Novozymes, the Denmark-based world’s largest industrial enzymes maker, scaled back its full-year forecast after reporting third-quarter results in line with expectations.
Novozymes said its earnings before interest and tax were DKK1 billion ($151.9 million), compared with an average forecast of DKK971 million in a Reuters poll of analysts. It had revenue of DKK3.5 billion, as expected.
The company said it expected earnings before interest and tax in 2015 to grow at 15 percent, compared with a 15-17 percent range previously forecast. That would be on top of organic sales growth of 4-5 percent compared with a previous range of 4-7 percent.
Chief Financial Officer Benny Loft said the biofuels market had changed significantly in the past year due to a dramatic fall in oil prices, which brought down biofuel prices and put its producers’ margins under pressure. In response, Novozymes is launching new enzymes for the sector.
According to a report, analysts say Novozymes is losing market share in the segment.
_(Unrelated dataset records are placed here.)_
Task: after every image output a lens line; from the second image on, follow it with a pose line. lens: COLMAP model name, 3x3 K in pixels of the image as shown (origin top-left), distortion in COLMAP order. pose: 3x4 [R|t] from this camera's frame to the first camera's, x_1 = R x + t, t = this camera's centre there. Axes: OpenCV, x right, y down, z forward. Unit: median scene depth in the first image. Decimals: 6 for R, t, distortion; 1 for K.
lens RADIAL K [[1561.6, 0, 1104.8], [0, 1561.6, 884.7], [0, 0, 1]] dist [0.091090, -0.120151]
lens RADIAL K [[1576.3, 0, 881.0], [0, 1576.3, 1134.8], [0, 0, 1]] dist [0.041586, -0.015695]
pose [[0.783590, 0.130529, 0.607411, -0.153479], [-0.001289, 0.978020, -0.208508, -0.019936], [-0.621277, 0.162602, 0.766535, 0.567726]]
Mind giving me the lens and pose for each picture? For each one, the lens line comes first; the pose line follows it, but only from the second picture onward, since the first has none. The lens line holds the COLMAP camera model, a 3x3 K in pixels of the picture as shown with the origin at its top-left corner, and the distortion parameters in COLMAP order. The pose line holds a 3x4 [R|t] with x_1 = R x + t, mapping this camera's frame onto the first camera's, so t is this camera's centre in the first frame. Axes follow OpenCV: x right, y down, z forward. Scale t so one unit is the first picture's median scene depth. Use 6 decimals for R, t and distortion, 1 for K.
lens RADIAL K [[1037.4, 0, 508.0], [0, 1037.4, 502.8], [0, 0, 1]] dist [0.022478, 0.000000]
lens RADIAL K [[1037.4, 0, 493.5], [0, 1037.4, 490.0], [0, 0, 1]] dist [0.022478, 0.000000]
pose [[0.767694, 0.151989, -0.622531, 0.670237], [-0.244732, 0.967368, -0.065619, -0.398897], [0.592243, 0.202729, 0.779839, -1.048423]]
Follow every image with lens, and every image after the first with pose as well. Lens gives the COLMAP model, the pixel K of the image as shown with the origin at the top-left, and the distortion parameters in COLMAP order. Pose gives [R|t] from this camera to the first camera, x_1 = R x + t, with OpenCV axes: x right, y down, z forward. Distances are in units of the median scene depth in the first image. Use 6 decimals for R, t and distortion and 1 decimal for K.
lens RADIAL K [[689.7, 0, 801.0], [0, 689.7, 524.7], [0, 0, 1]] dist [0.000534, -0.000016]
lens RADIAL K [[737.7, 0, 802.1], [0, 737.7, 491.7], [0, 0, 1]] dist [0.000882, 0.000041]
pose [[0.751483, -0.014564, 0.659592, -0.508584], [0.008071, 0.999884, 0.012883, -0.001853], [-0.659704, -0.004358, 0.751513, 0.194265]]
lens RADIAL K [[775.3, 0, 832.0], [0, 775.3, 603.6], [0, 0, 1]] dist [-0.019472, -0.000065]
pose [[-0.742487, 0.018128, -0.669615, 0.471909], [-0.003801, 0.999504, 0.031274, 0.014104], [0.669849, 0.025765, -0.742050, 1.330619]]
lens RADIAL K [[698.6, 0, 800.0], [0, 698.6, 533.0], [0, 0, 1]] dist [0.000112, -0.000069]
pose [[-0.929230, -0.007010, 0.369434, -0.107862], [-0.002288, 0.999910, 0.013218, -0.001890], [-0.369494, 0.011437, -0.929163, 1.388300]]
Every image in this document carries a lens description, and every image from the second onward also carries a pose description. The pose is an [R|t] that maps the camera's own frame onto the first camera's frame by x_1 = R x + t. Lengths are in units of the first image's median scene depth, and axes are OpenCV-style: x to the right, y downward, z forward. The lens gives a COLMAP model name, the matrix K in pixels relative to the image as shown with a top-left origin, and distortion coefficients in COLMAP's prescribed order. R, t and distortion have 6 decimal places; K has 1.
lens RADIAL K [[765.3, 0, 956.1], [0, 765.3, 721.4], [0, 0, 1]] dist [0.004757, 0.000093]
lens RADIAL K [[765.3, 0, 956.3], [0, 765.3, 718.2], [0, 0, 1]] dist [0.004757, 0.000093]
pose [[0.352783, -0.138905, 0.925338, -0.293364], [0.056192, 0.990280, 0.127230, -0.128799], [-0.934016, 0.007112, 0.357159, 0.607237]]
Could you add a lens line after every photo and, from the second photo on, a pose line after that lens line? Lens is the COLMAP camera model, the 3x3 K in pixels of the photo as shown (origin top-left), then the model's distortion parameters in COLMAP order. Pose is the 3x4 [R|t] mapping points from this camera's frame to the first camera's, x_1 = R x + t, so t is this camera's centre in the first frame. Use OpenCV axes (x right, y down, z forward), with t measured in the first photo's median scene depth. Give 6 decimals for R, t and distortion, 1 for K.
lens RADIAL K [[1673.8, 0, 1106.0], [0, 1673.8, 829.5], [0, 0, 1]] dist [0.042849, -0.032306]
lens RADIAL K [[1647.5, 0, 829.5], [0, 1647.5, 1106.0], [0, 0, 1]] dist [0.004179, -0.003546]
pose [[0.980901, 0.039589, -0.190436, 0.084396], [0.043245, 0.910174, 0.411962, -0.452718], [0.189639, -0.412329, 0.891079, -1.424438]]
The company's biggest competitor in the ethanol segment is DuPont, which took over Denmark's Danisco and its cellulosic ethanol enzymes business in 2011.
This month, Novozymes announced that it had acquired Pacific Vet Group-USA Inc. (PVG) for an undisclosed amount. Based in Arkansas, PVG develops and produces probiotics for animals. The company has significant know-how in probiotic applications for poultry, strong development expertise, a pipeline for the poultry hatchery segment, and a smaller commercial product portfolio.